消費税は、1989年に初めて日本に導入されました。当初3%だった税率は、1997年に5%、2014年に8%に引き上げられてきました。そして2019年10月に予定されているのが、税率10%へのさらなる引き上げです。
その理由は、社会保障の充実。政府は、少子高齢化などで増大の一途をたどる社会保障費をカバーするために、景気動向などに左右されず、安定的に税収が得られる消費税を増税することになりました。
1-2.軽減税率とは?
一方で、消費税率の引き上げは家計の負担増に直結します。所得に応じて税率が変わる所得税と違い、誰でも一律に10%の税率がかかけられるため、相対的に所得の低い人の税負担が重くなることになります。
そこで政府が負担軽減策として実施するのが、「軽減税率」です。これは、日々の暮らしに欠かせない品目に限って税率を8%に据え置く措置。フランスやドイツ、イギリスなどでは、すでに導入されています。
1-3.対象になるのは、どんなもの?
軽減税率の適用対象になるのは、お酒や外食などを除いた「飲食料品」と、定期購読契約された「新聞」です。それ以外の物品・サービスは、すべて10%の標準税率が適用されることとなります。次の章から、どのような品目が軽減税率の対象になるのかを詳しく解説していきます。
2.徹底解説!軽減税率の対象となる「飲食料品」の範囲
ここでは、日々の暮らしと最も密接に関わる「飲食料品」にクローズアップします。

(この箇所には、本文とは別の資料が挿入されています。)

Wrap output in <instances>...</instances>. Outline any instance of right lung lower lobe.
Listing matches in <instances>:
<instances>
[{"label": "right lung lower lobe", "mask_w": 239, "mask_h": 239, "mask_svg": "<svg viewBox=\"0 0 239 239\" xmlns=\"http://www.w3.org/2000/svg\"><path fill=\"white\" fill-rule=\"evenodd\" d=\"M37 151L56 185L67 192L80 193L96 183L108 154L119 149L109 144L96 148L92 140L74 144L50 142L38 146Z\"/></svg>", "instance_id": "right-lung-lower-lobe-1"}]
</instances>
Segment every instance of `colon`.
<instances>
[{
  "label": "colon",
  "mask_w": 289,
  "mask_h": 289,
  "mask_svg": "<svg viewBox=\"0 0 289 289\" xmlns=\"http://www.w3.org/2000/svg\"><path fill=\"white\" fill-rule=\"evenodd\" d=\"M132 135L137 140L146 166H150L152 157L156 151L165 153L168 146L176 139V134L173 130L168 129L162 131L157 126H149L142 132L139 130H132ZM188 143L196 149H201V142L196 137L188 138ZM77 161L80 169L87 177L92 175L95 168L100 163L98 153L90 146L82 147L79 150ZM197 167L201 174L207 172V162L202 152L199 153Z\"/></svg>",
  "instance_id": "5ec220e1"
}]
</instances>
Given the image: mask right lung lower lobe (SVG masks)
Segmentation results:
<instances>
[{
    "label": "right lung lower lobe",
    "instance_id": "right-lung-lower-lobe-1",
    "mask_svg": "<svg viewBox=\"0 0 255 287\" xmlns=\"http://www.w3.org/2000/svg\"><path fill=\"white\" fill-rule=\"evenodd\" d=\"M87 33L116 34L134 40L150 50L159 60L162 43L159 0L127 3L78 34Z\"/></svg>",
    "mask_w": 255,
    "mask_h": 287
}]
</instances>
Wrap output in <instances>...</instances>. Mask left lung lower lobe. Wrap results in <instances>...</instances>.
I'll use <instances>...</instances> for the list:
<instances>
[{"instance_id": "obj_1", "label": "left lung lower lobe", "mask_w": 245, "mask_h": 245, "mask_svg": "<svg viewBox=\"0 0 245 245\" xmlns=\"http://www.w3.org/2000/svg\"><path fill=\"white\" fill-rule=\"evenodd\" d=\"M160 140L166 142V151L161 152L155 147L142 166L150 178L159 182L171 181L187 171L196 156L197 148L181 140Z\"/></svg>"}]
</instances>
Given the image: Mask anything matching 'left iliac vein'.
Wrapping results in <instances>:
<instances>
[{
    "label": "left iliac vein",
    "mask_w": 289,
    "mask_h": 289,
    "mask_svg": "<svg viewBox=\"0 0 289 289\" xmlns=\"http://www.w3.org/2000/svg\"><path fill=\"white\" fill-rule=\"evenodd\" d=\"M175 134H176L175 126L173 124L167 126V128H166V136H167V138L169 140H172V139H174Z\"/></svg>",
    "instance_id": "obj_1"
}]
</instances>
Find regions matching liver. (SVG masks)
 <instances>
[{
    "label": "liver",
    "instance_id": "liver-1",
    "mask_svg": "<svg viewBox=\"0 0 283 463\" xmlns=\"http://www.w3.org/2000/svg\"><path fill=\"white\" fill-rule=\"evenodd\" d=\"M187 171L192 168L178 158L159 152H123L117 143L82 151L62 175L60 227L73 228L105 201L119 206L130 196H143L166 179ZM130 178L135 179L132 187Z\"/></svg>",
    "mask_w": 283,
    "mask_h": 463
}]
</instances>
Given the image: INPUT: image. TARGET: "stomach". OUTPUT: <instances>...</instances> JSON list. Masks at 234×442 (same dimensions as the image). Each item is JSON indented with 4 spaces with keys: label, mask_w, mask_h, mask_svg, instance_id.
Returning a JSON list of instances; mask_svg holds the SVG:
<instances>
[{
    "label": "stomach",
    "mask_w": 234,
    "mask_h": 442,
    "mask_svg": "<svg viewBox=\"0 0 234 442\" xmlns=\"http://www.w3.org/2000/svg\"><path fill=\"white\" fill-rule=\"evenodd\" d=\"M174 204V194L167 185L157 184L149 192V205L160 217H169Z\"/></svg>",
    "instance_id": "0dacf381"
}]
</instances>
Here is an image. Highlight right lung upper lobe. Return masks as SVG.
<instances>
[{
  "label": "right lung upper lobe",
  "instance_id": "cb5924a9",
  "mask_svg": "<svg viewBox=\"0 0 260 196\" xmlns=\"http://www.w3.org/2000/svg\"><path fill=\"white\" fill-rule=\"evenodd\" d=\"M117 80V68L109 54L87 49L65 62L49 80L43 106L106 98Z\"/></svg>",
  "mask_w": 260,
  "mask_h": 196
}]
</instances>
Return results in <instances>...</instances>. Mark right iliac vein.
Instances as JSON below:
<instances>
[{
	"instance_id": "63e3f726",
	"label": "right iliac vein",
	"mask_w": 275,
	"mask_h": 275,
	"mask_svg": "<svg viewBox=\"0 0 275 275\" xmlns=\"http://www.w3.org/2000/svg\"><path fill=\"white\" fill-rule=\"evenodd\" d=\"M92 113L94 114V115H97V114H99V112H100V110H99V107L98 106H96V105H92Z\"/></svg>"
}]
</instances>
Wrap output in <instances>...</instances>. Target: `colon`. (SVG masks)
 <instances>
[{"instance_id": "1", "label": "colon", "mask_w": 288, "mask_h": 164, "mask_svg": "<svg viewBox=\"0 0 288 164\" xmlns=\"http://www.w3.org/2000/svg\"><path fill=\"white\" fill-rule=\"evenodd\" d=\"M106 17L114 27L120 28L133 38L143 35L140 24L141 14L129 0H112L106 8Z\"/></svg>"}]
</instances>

軽減税率が適用されるケース、適用されないケースについて具体的に見ていきましょう。
2-1.外食は対象外!それではイートインは?
飲食料品のうち、軽減税率の対象とされていない「外食」。政府は、外食の定義を「飲食設備のある場所において、顧客に飲食させるサービス」としています。その対象は、レストランや飲食店のみならず、広範囲にわたっているため、少し注意が必要です。
例えば、コンビニやスーパーのイートインコーナー。店内で購入した商品をイートインコーナーで飲食した場合は、「外食」とみなされます。購入の場面では、イートインコーナーで飲食することを自分で申し出たり、逆に店員さんから確認されることになりそうです。
また、テーブルやイスを備えたフードトラック(移動販売車)や、フードコートでの飲食も、同様に外食とみなされ、10%の標準税率が適用されます。
2-2.社食も10%に? 「ケータリング」も標準税率
ケータリングや出張料理にも、10%の標準税率が適用されます。現地での調理や配膳が伴うため、外食に準ずるものとみなされるのです。職場や学校内にある社員食堂・学生食堂も同様です。ただし、有料老人ホームや学校での給食などは、一定の条件の下、軽減税率が適用されます。
一方で、仕出し弁当や宅配ピザ、そばの出前など、あらかじめ調理されたものを自宅などで飲食する場合は、軽減税率が適用されます。
2-3.本みりんは「お酒」!その基準は?
お酒についても、10%の標準税率が適用されます。その判断基準は、酒税法上の「酒類」に該当するかどうか。この法律での酒類は「アルコール分1度以上の飲料」とされています。本みりんや料理酒など、ふつうお酒として飲まないものに関しても、10%の標準税率が適用されます。
一方で、みりん風調味料や甘酒などのアルコール度数が低いもの、ブランデーケーキやウイスキーボンボンなどの菓子類には、軽減税率が適用されることになります。
2-4.栄養ドリンクも、種類によって税率が分かれる
また、少し紛らわしいのが栄養ドリンク。自動販売機などでもよく売られている、「炭酸飲料」などと表示された栄養ドリンクは飲食料品なので、軽減税率が適用されます。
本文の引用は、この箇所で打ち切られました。